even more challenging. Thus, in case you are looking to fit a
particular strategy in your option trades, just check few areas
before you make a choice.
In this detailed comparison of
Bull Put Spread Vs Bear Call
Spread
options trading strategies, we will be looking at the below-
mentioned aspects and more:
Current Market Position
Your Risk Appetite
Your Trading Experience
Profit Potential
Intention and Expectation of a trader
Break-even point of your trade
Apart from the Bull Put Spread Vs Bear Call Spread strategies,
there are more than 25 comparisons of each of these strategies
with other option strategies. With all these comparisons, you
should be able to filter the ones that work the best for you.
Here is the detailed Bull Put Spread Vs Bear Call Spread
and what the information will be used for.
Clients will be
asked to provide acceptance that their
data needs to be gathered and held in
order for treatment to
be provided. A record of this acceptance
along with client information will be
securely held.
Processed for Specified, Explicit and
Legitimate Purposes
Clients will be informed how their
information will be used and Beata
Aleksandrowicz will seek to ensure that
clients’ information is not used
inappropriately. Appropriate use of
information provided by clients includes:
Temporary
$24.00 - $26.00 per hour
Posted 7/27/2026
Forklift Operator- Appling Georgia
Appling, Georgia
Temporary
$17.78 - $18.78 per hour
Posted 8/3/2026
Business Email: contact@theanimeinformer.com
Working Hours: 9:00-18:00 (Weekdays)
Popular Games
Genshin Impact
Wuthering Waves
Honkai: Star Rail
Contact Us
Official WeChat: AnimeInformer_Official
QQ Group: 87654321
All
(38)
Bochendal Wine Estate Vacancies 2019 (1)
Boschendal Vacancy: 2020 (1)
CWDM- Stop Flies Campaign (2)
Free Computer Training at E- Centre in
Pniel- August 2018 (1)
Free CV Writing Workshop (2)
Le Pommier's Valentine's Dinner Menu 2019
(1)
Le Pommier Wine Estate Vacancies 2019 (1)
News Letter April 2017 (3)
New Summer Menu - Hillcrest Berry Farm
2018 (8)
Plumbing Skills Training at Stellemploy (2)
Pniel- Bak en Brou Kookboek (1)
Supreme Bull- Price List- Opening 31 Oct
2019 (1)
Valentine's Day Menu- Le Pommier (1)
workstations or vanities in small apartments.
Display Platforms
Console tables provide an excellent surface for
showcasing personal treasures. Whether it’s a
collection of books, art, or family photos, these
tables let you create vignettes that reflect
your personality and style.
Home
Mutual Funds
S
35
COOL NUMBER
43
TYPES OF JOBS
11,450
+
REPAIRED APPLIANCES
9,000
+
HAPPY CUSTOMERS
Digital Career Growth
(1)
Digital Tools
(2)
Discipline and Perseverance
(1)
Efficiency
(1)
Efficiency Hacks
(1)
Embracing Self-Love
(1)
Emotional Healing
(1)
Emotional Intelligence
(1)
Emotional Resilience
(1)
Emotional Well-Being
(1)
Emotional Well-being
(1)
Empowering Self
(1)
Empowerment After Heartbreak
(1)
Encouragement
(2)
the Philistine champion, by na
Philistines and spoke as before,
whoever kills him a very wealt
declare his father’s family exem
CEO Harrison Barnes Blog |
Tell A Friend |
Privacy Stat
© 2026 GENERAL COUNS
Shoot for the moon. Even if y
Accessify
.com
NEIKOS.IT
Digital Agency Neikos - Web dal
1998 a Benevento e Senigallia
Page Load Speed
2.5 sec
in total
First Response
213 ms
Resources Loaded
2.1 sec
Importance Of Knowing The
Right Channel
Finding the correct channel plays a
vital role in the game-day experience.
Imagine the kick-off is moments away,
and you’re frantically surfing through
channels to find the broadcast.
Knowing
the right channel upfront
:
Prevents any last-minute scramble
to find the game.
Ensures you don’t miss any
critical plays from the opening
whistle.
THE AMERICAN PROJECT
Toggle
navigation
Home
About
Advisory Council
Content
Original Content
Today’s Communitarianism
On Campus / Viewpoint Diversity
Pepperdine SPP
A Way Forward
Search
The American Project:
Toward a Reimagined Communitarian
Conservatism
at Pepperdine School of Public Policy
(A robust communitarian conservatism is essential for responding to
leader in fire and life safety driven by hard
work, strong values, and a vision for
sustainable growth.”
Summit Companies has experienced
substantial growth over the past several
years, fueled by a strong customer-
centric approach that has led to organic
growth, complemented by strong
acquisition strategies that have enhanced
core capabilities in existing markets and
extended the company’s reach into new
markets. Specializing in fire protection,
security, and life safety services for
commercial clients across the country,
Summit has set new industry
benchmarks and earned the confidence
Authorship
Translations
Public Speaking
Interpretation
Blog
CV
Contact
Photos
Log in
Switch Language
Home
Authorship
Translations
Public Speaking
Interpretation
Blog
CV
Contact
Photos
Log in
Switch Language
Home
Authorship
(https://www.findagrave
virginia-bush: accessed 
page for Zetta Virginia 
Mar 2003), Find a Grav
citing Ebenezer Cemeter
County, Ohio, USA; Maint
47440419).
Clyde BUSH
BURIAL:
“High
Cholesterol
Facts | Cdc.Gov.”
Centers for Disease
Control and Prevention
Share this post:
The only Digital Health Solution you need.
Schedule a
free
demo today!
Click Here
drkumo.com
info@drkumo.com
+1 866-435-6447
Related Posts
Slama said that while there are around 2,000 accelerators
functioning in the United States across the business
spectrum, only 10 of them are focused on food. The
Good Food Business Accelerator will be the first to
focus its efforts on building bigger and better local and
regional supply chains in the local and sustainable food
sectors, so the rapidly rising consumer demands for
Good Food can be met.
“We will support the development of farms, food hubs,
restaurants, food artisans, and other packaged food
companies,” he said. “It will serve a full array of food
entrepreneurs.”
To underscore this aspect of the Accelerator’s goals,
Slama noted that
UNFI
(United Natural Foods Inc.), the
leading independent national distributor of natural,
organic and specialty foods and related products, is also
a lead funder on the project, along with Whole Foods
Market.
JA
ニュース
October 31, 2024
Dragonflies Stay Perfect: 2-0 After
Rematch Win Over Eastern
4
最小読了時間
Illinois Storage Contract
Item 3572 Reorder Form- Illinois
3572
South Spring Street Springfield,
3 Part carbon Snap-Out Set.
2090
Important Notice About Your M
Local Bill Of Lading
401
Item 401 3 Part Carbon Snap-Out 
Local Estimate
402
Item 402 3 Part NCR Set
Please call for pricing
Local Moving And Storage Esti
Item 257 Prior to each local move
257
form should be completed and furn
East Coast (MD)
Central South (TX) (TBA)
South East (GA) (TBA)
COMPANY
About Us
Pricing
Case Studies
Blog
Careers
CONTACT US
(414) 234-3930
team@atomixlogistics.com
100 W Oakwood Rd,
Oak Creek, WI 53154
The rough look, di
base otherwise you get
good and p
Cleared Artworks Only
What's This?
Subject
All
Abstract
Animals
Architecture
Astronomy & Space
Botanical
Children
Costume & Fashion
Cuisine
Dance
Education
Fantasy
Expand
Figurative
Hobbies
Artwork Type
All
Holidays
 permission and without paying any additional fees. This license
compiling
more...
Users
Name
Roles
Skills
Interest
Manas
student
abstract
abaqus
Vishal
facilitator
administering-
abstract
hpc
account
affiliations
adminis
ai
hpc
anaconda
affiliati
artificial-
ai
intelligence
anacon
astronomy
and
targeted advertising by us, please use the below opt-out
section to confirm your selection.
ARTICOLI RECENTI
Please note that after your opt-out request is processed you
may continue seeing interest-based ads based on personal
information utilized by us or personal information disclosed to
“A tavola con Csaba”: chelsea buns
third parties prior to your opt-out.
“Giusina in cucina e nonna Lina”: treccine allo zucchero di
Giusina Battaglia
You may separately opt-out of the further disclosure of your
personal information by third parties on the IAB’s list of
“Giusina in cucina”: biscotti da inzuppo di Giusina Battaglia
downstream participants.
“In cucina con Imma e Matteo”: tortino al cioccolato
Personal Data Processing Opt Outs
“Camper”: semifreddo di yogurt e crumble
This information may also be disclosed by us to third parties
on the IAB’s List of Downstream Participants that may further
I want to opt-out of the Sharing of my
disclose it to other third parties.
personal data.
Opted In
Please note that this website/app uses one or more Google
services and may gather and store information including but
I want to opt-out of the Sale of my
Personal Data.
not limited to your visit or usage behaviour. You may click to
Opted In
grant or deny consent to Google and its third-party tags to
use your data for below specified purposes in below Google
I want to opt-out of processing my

···

WRITTEN TASK |
Nothing but the lines holding the word "Skills" should be returned from the listing above.

RESPONSE TO THE TASK |
Plumbing Skills Training at Stellemploy (2)
Skills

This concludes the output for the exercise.